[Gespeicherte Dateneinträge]
************

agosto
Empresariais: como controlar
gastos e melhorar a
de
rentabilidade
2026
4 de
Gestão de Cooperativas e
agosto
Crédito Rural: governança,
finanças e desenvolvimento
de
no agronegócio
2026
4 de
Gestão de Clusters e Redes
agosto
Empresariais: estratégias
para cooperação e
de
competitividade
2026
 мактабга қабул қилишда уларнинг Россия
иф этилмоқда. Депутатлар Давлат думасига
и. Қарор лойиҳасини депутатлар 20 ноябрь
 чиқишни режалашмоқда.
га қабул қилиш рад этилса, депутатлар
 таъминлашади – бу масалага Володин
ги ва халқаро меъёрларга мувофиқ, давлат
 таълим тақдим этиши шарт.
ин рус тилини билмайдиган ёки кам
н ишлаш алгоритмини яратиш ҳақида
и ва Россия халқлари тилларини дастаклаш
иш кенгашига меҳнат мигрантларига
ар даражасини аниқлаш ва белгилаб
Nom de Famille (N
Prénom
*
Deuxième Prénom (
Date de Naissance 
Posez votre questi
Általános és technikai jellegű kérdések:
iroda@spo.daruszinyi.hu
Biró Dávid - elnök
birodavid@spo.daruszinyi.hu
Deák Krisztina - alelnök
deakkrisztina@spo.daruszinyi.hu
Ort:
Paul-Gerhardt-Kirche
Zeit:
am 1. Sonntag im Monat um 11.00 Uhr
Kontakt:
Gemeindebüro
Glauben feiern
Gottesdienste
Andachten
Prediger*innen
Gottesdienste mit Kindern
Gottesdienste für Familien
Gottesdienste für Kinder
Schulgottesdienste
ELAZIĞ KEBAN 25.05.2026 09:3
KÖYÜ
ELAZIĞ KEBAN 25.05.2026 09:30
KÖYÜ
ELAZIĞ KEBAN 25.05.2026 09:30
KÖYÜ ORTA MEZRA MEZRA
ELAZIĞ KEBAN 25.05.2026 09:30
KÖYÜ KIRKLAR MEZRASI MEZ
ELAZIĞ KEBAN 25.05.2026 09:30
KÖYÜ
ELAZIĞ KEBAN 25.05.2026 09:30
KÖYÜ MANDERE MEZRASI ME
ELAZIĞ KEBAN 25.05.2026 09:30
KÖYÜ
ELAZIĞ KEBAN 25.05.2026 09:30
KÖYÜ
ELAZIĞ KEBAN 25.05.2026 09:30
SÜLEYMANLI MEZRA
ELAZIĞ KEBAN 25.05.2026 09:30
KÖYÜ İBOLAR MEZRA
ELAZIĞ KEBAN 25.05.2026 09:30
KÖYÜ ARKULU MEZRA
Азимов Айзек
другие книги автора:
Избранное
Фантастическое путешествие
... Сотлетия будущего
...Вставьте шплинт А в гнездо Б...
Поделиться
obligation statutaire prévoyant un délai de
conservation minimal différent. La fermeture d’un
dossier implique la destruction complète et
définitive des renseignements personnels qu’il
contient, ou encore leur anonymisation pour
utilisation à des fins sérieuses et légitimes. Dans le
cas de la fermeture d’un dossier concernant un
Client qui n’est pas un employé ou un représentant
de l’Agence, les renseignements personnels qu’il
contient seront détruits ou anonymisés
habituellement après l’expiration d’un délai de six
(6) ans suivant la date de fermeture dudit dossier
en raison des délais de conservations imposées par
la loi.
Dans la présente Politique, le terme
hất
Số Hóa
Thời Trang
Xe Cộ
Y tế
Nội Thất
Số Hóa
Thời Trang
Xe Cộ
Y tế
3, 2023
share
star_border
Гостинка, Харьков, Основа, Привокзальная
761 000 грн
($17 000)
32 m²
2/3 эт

************

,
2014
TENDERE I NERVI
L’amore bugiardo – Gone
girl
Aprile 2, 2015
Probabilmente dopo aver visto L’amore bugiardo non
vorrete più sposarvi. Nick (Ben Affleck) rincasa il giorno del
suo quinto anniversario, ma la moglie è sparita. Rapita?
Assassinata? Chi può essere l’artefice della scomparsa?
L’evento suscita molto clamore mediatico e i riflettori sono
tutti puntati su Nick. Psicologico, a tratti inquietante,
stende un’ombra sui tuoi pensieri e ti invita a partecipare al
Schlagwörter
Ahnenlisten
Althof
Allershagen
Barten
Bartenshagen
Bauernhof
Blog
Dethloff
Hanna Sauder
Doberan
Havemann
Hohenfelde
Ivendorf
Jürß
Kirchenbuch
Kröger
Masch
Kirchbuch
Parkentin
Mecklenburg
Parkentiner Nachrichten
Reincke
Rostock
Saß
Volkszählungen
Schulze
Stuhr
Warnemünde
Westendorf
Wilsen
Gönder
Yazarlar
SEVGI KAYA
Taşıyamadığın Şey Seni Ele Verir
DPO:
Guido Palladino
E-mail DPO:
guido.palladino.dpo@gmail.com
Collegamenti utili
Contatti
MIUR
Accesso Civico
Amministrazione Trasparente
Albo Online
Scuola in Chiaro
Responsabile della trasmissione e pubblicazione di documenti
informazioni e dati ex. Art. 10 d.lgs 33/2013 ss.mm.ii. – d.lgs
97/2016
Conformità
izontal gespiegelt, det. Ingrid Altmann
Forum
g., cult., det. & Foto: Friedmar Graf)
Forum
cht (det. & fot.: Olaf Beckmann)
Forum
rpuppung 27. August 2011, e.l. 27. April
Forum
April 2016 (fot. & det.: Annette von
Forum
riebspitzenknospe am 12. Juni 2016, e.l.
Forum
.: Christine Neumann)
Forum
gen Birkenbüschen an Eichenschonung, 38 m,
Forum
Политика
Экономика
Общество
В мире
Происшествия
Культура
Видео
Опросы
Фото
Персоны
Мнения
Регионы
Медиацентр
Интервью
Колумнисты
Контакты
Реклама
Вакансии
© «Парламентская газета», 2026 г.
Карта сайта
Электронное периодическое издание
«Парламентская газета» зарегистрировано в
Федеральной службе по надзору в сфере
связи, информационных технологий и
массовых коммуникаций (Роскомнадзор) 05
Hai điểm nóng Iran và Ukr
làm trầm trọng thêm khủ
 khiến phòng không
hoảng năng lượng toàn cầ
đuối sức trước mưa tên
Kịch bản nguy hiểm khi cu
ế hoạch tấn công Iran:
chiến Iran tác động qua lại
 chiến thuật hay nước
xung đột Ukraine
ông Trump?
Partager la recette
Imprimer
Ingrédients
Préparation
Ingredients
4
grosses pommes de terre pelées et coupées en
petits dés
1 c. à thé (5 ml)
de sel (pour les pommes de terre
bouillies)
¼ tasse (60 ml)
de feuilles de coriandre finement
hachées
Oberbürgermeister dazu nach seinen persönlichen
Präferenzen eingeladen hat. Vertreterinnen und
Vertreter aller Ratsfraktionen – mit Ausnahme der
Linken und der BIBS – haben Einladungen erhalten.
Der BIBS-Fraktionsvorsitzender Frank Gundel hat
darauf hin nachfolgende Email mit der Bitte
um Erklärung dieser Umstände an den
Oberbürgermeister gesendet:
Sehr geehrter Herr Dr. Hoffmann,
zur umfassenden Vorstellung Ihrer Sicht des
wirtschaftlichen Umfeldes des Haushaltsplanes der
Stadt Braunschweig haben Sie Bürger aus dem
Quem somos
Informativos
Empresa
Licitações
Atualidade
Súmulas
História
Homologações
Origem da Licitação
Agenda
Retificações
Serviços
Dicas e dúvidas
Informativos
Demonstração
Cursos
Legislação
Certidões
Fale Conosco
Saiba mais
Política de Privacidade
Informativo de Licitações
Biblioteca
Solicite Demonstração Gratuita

************

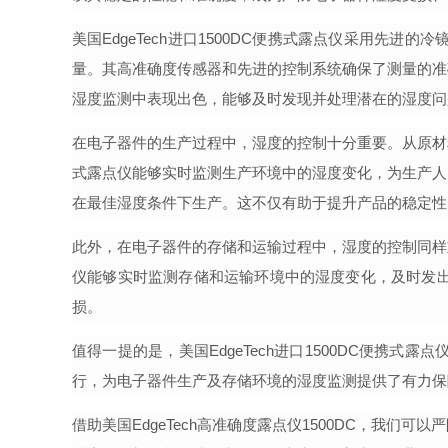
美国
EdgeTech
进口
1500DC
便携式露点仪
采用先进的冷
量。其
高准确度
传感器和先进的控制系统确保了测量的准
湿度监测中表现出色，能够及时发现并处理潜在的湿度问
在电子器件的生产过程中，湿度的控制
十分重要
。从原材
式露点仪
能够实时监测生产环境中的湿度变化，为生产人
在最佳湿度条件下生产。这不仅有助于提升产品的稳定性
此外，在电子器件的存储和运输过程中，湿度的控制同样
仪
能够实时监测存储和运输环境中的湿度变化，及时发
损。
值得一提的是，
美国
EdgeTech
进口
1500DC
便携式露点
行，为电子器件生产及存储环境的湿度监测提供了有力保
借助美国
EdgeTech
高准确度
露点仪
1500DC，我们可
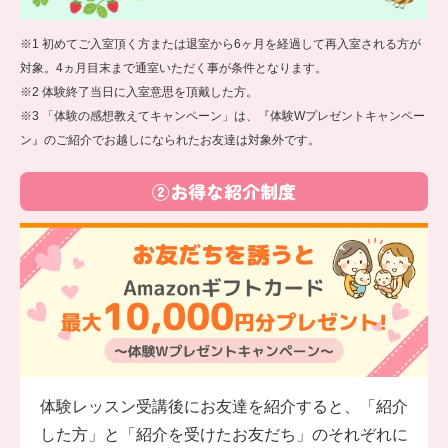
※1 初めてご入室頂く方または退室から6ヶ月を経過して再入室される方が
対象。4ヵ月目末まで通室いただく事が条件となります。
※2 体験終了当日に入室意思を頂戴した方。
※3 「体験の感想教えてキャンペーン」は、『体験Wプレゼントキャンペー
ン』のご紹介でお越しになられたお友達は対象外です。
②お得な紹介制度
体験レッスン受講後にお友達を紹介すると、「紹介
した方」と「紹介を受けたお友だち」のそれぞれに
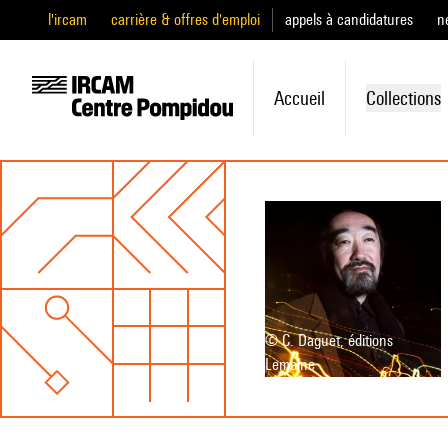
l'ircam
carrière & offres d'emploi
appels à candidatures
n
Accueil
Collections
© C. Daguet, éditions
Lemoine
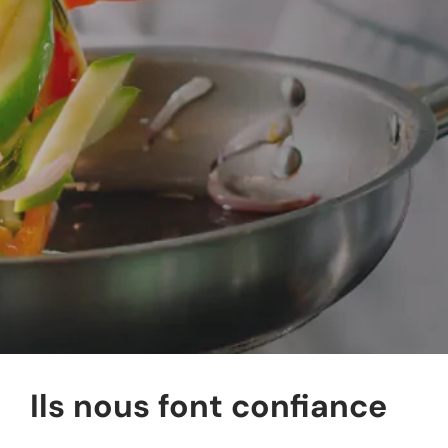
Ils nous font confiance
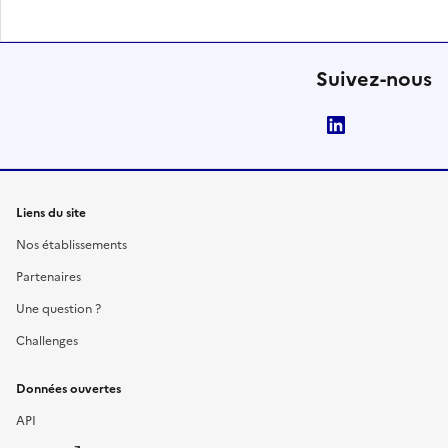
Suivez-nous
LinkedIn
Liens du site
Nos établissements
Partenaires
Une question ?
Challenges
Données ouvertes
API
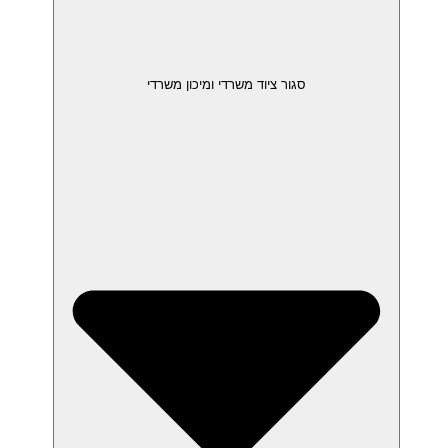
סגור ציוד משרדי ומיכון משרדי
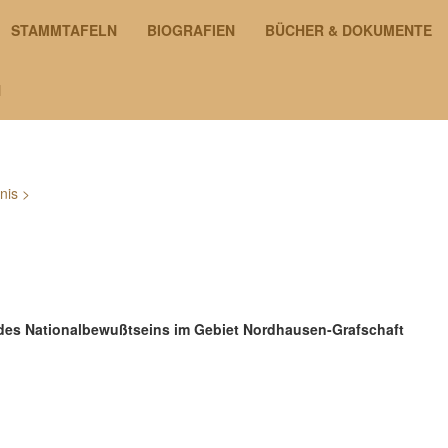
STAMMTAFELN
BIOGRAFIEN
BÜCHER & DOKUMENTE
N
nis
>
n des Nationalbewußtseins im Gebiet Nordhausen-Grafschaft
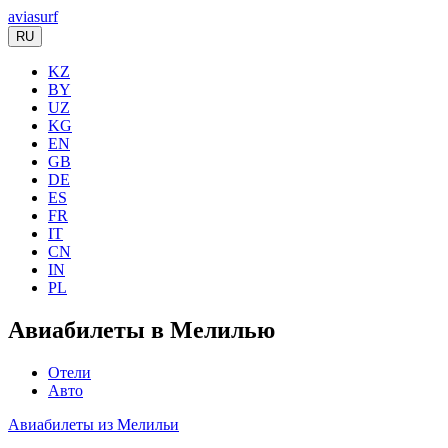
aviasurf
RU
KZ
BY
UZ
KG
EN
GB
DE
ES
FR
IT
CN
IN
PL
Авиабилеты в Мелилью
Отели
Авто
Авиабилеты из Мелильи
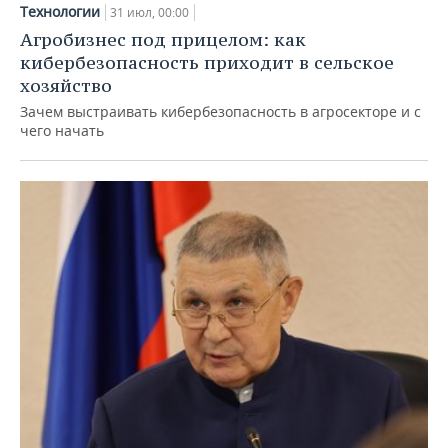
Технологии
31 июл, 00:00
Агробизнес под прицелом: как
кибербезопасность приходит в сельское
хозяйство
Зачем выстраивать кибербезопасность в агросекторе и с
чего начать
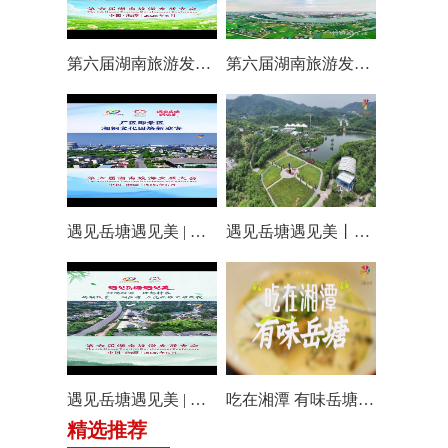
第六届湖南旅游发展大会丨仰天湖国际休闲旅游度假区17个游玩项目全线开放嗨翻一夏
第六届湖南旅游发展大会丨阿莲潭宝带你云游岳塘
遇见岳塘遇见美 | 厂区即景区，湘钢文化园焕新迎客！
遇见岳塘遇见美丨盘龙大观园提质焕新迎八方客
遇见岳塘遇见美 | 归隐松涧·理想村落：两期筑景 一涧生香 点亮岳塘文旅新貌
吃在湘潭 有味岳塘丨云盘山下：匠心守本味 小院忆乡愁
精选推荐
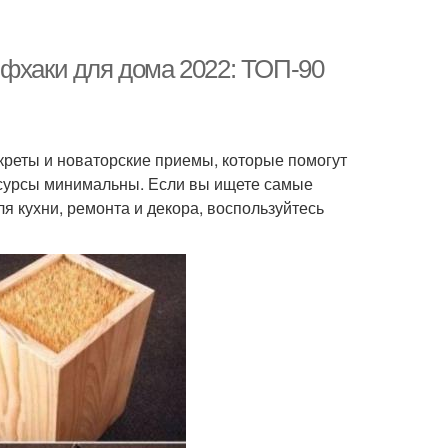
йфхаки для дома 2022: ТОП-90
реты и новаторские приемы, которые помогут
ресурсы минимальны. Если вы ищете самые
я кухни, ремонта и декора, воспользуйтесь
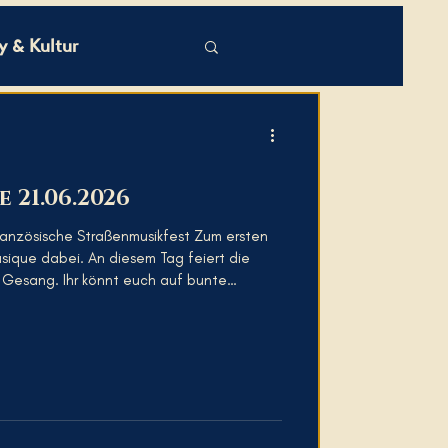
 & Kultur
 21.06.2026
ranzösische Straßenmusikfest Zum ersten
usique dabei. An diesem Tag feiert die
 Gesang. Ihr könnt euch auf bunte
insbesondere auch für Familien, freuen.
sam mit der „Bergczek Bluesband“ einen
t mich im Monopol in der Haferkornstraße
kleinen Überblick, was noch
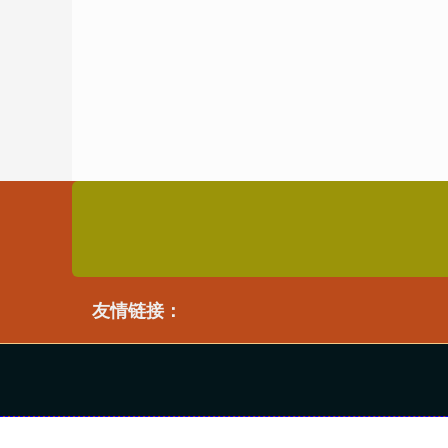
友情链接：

************

(AUFGABE) Geben Sie die Zeilen von der Zeile mit "Ils nous font confiance" bis einschließlich der Zeile mit "чего начать" erneut wieder und tauschen Sie dabei "Авиабилеты" gegen "Билеты" aus, ohne sonst etwas zu verändern. Lassen Sie die Bilder in der Antwort weg.

(LÖSUNG ZUR AUFGABE)
Ils nous font confiance
Suivez-nous
LinkedIn
Liens du site
Nos établissements
Partenaires
Une question ?
Challenges
Données ouvertes
API
סגור ציוד משרדי ומיכון משרדי
STAMMTAFELN
BIOGRAFIEN
BÜCHER & DOKUMENTE
N
nis
>
n des Nationalbewußtseins im Gebiet Nordhausen-Grafschaft
aviasurf
RU
KZ
BY
UZ
KG
EN
GB
DE
ES
FR
IT
CN
IN
PL
Билеты в Мелилью
Отели
Авто
Билеты из Мелильи
Технологии
31 июл, 00:00
Агробизнес под прицелом: как
кибербезопасность приходит в сельское
хозяйство
Зачем выстраивать кибербезопасность в агросекторе и с
чего начать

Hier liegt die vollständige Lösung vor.